In this study, the team succeeded in reducing the size of the optical modulator more than 50 times by using 2D semiconductors, which are van der Waals materials. 2D semiconductors have a very high refractive index, allowing the implementation of optical waveguides approximately 10 nm thick. The high refractive index of 2D semiconductors is due to the strong resonance with light near the semiconductor's bandgap. Controlling the bandgap of 2D semiconductors enables very effective manipulation of the refractive index.

The team led by Professor Gong Su-Hyun of the Department of Physics observed the refractive index changes of the optical waveguide using an external laser, and, based on such observations, experimentally implemented the performance of the optical modulator.

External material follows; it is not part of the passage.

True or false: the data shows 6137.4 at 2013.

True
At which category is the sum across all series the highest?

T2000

Due to the significant refractive index change of the 2D semiconductor induced by the external laser, they managed to effectively control the intensity of light even for a very short modulation length of 2 μm.

The results of this study demonstrate the potential for implementing not only optical modulators but also photonic devices constituting photonic integrated circuits based on thin-film 2D semiconductors. This implementation of ultra-compact photonic integrated circuits is expected to greatly impact advancements in related fields.

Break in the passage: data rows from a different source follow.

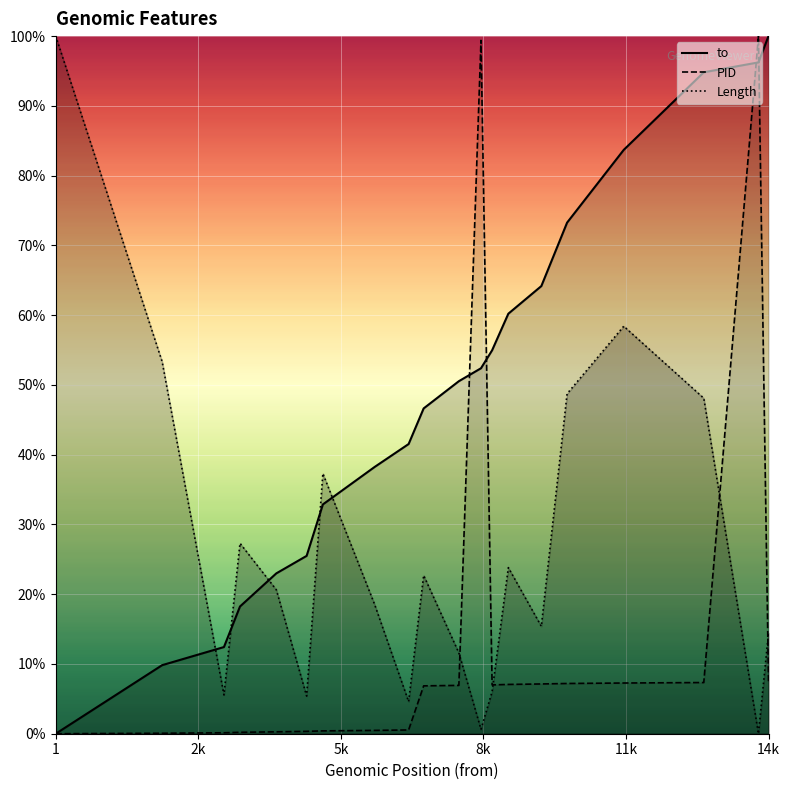

At which category is the sum across all series the highest?

13974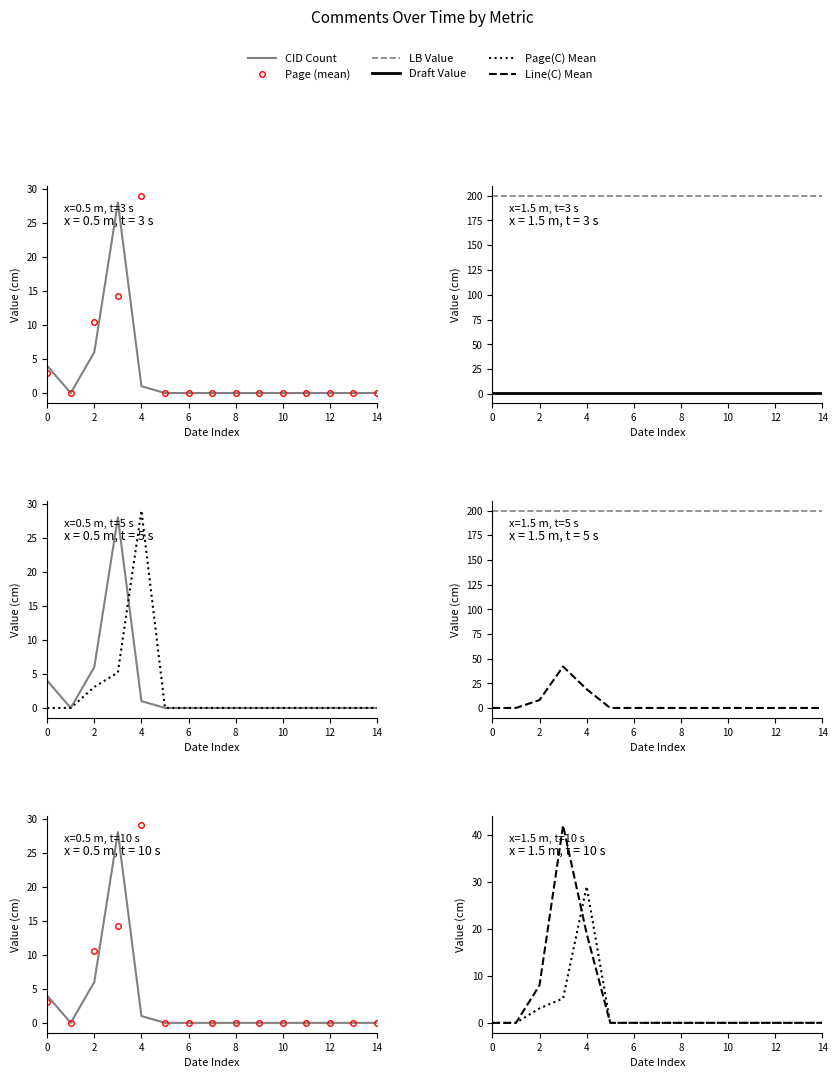

The value of Draft Value at 0 is 1.0. True or false?

True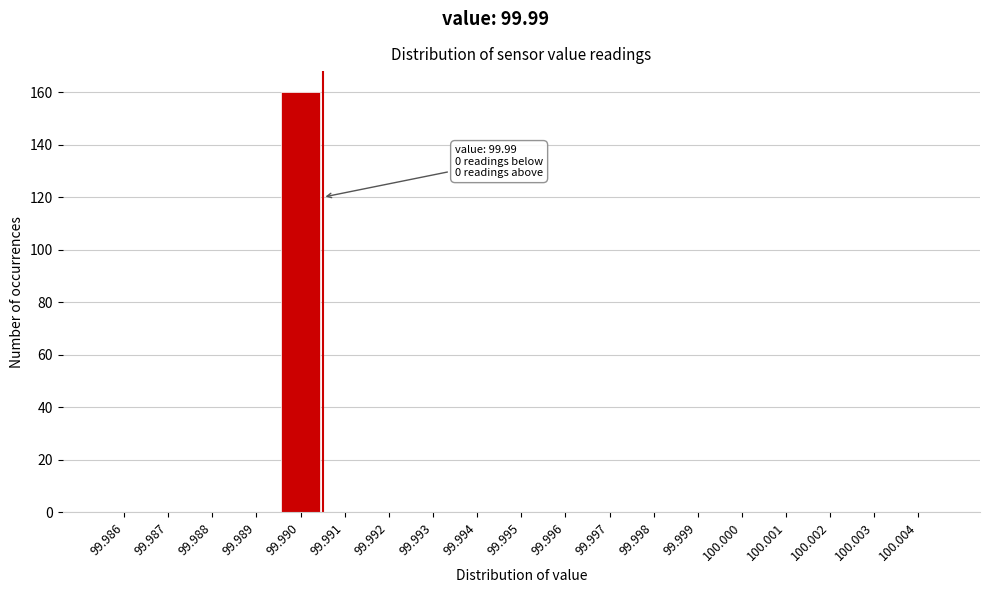

Reading left to right, extract all data points from this chart.

99.986=0	99.987=0	99.988=0	99.989=0	99.990=160	99.991=0	99.992=0	99.993=0	99.994=0	99.995=0	99.996=0	99.997=0	99.998=0	99.999=0	100.000=0	100.001=0	100.002=0	100.003=0	100.004=0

Professor Gong Su-Hyun said, "This research began by exploring the potential of 2D semiconductors, and the performance was more impressive than expected. By utilizing the high nonlinearity of the optical modes existing in these 2D semiconductors, we hope to expand our research into photonic devices for AI computing."

This study was supported by the Mid-career Researcher Support Program and the Next-Generation Intelligent Semiconductor Technology Development Program by the Ministry of Science and ICT and National Research Foundation of Korea, as well as the Samsung Technology Incubation Program.



<Fig. 1>

[Fig. 설명] 2차원 반도체를 기반으로 하는 초소형 광모듈레이터 개발

[Caption] Development of ultra-compact optical modulators based on 2D semiconductors

In this study, the team induced optical modulation by controlling the refractive index of a waveguide with the output of a modulation laser, utilizing the ability to modulate the energy of excitons formed in 2D semiconductors. This method has been confirmed to induce significant modulation even over very short lengths, enabling the development of ultra-compact optical modulators based on 2D semiconductors, smaller than those based on conventional dielectric modulators currently being researched for commercialization.



<Fig. 2>

[Fig. 설명] 변조 유도 레이저 출력에 따른2차원 반도체의 굴절률 제어

[Caption] Control of refractive index of 2D semiconductor based on modulation laser output

This experimental result confirms the ability to control exciton energy depending on the output of the modulation laser. As the output of the modulation laser increases, the energy of the excitons decreases. The internal graph shows how the real and imaginary parts of the refractive index change as the exciton energy decreases.


<Fig. 3>

[Fig. 설명] 변조 유도 레이저의 출력으로 제어하는 변조 정도

[Caption] Degree of modulation control using the output of the modulation laser

This experimental result confirms the ability to control the induced modulation in the optical modulator depending on the output of the modulation laser: (a) Degree of induced modulation at each wavelength depending on the output of the modulation laser; (b) Maximum degree of modulation induced per unit length depending on the output of the modulation laser; (c) Stable operation of the ultrathin 2D semiconductor-based optical modulator while varying the state of the modulation laser.